**Material provided**:
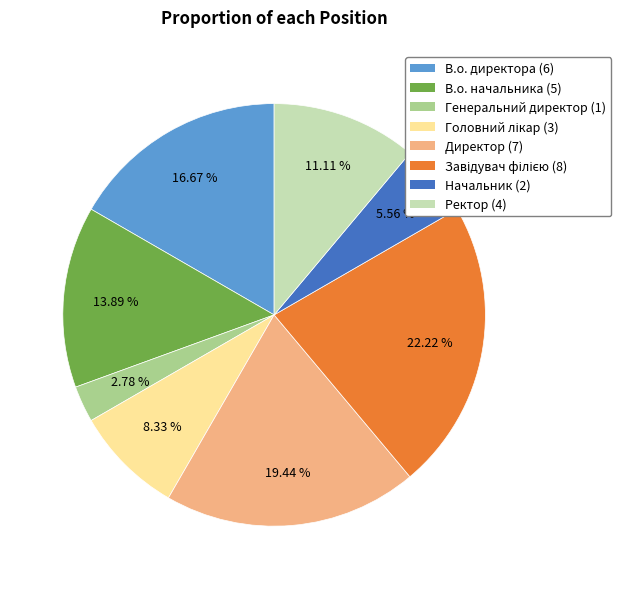

Do Генеральний директор and В.о. начальника together represent more than half of the pie?

No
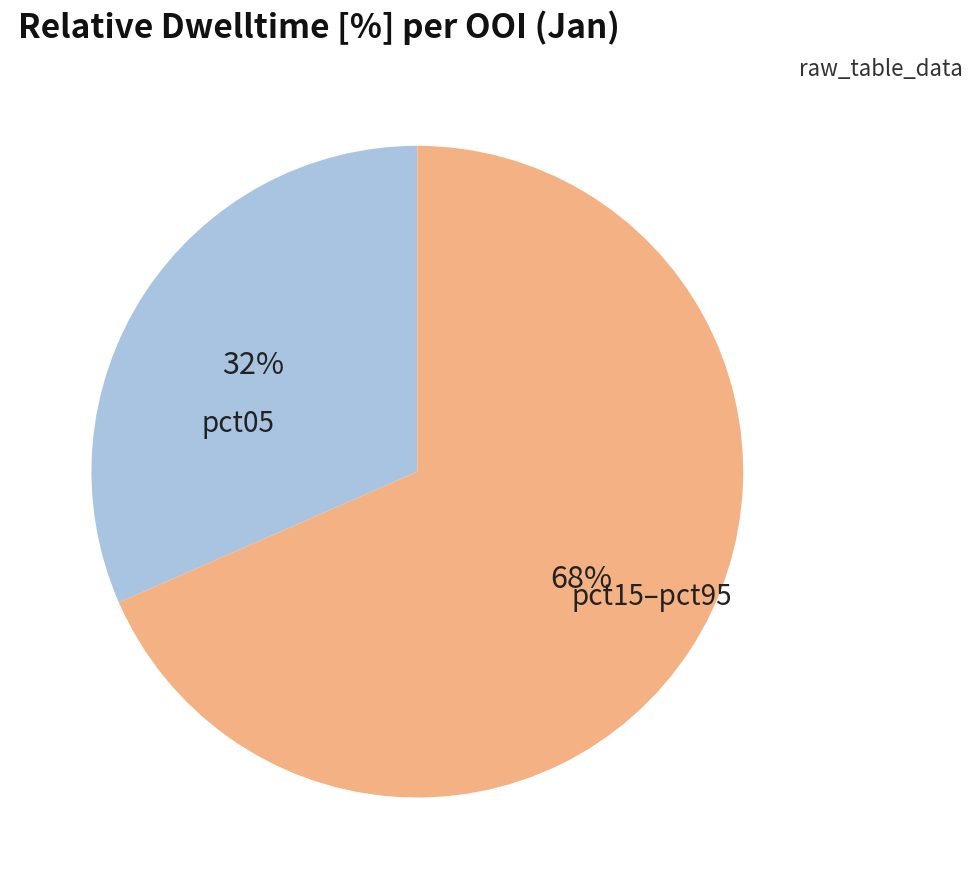

Do pct15–pct95 and pct05 together represent more than half of the pie?

Yes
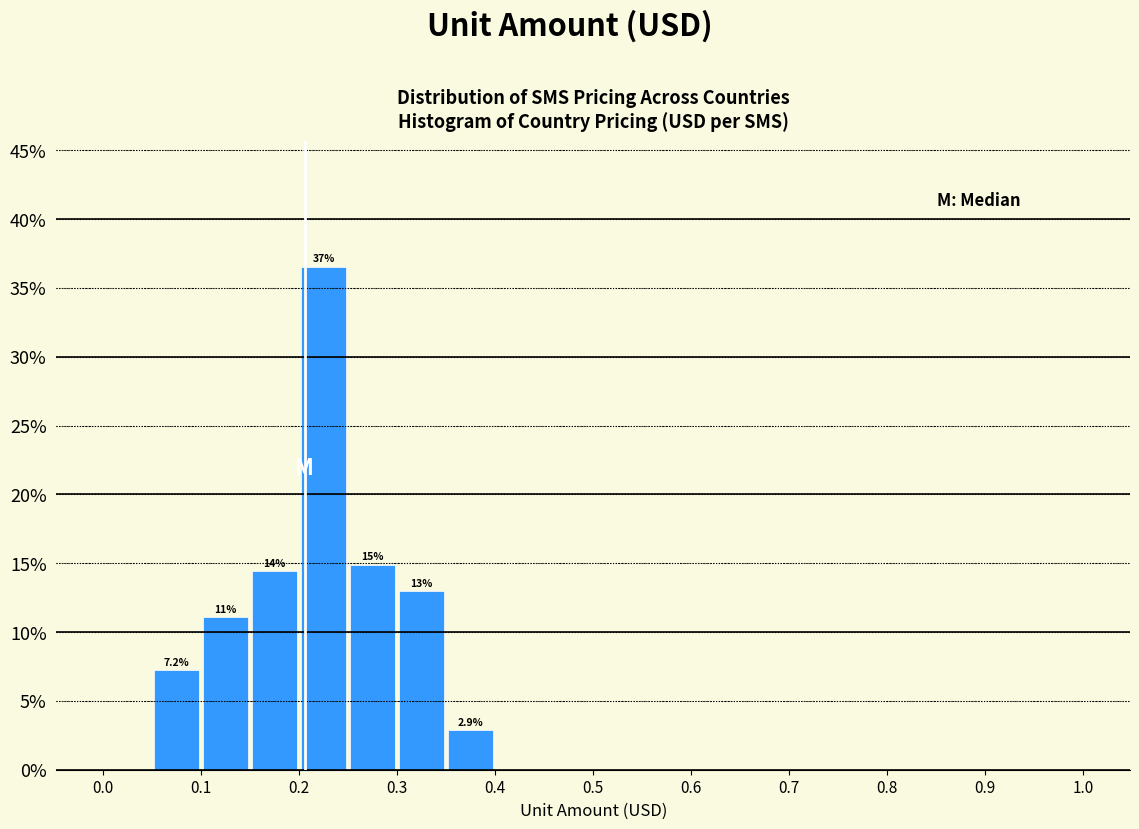

Which range on the x-axis has the tallest bar?

0.20 to 0.25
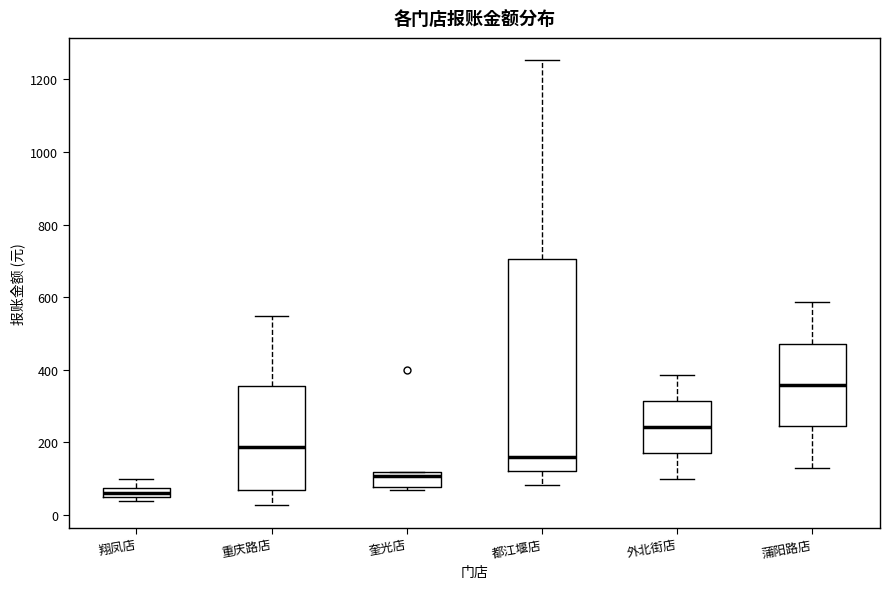

Which box has the highest median line?

蒲阳路店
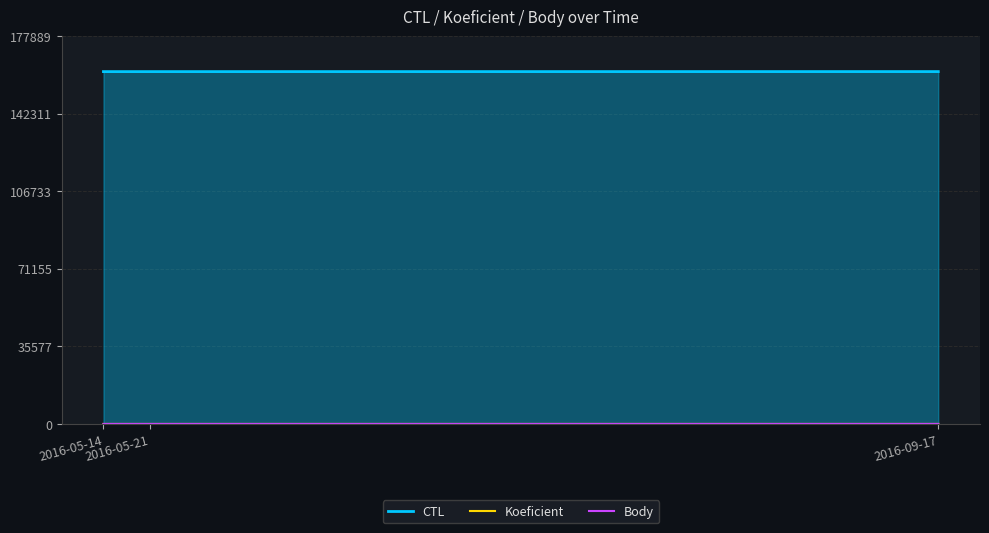

How many data points in CTL are less than 161708?

1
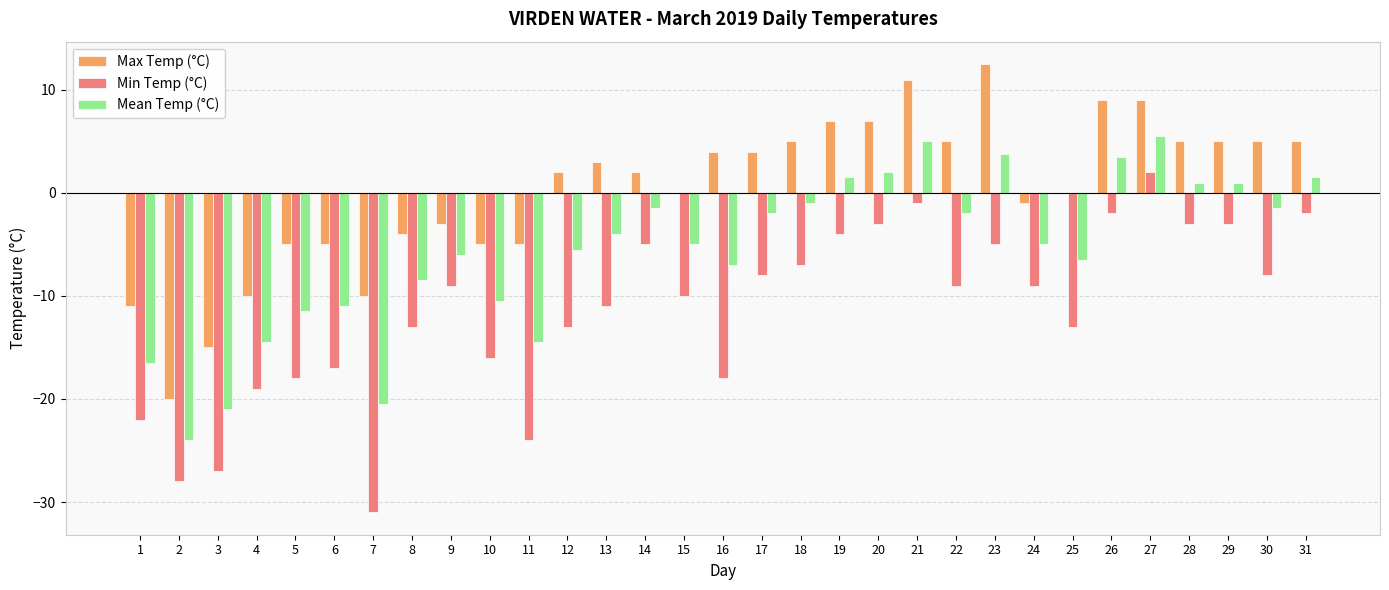

Does the chart contain stacked bars?

No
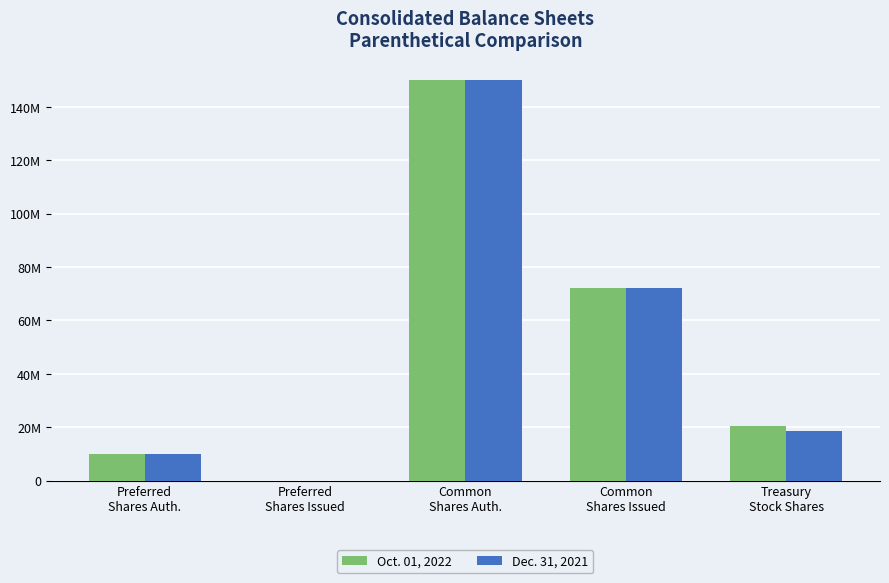

What are all the series names shown in the legend?

Oct. 01, 2022, Dec. 31, 2021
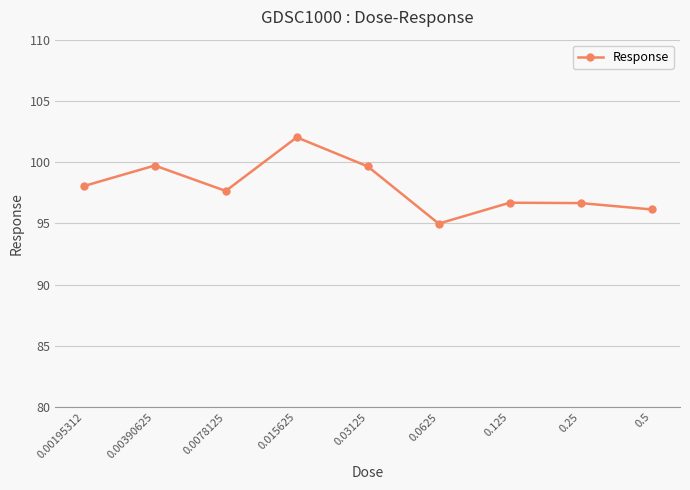

What is the value of the 4th point from the left?

102.0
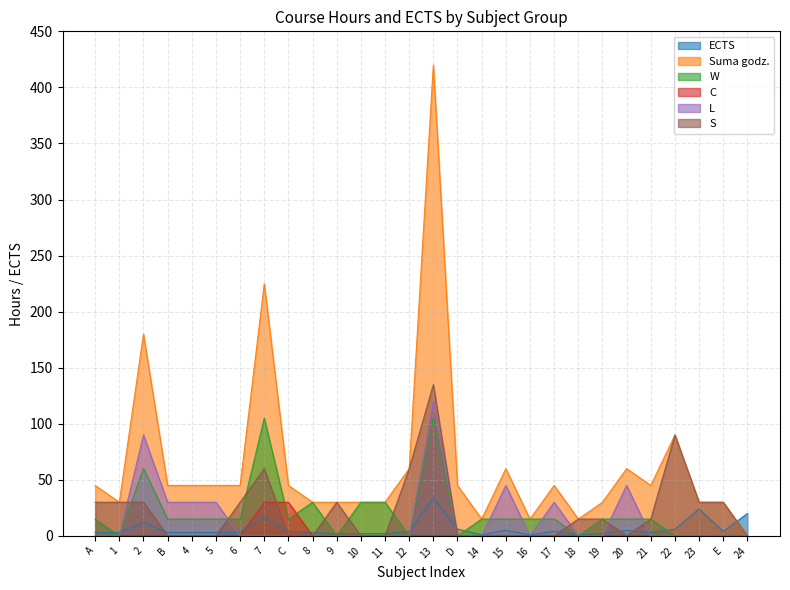

Rank the series by their maximum value, from highest to lowest.

Suma godz., S, L, W, ECTS, C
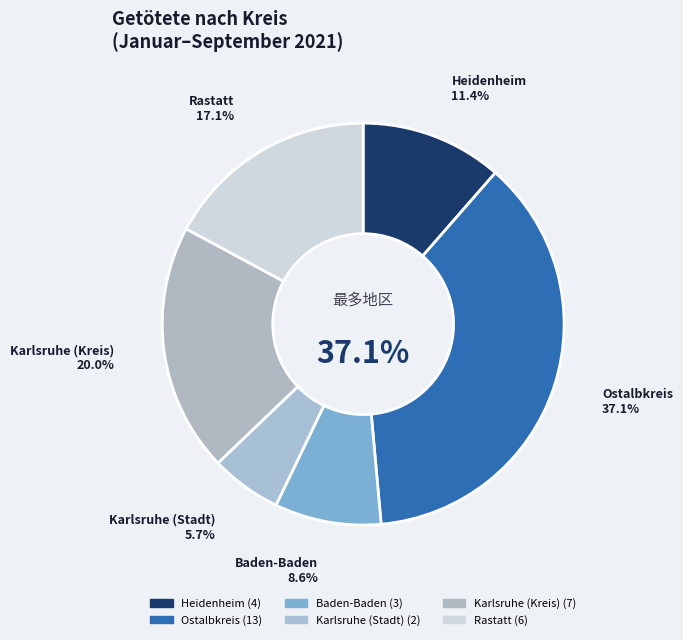

What is the largest slice in the pie chart?

Ostalbkreis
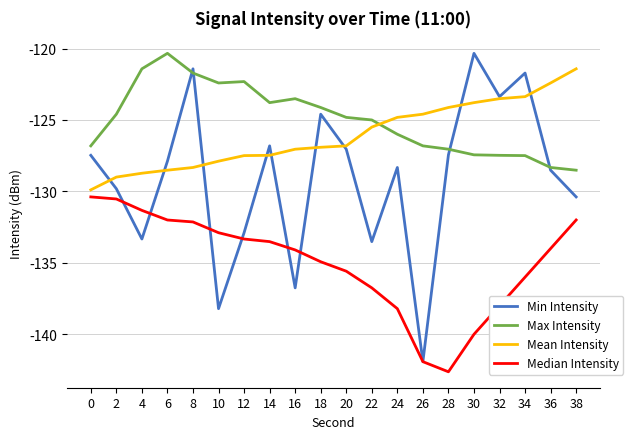

What is the total value across all series at 34?

-508.6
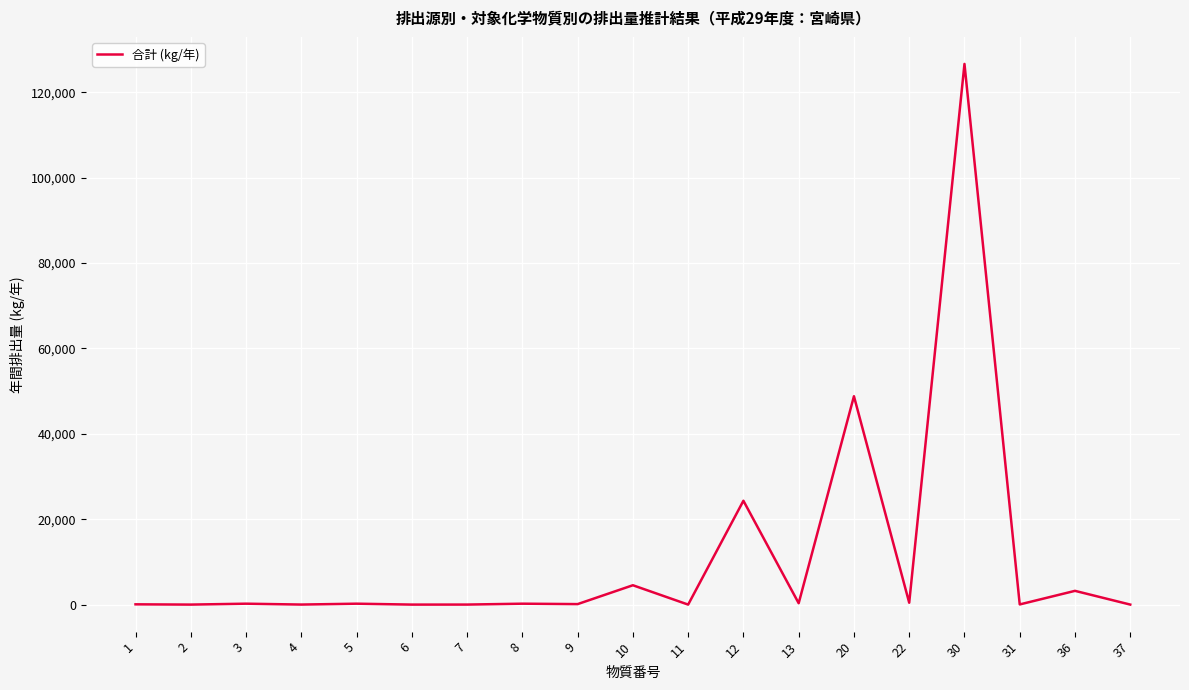

How many lines are shown in the chart?

1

**Problem to work on**: Can you give all the rows above again word for word, leaving out the pictures?

**Written solution**:
Do Генеральний директор and В.о. начальника together represent more than half of the pie?

No

Do pct15–pct95 and pct05 together represent more than half of the pie?

Yes

Which range on the x-axis has the tallest bar?

0.20 to 0.25

Which box has the highest median line?

蒲阳路店

How many data points in CTL are less than 161708?

1

Does the chart contain stacked bars?

No

What are all the series names shown in the legend?

Oct. 01, 2022, Dec. 31, 2021

What is the value of the 4th point from the left?

102.0

Rank the series by their maximum value, from highest to lowest.

Suma godz., S, L, W, ECTS, C

What is the largest slice in the pie chart?

Ostalbkreis

What is the total value across all series at 34?

-508.6

How many lines are shown in the chart?

1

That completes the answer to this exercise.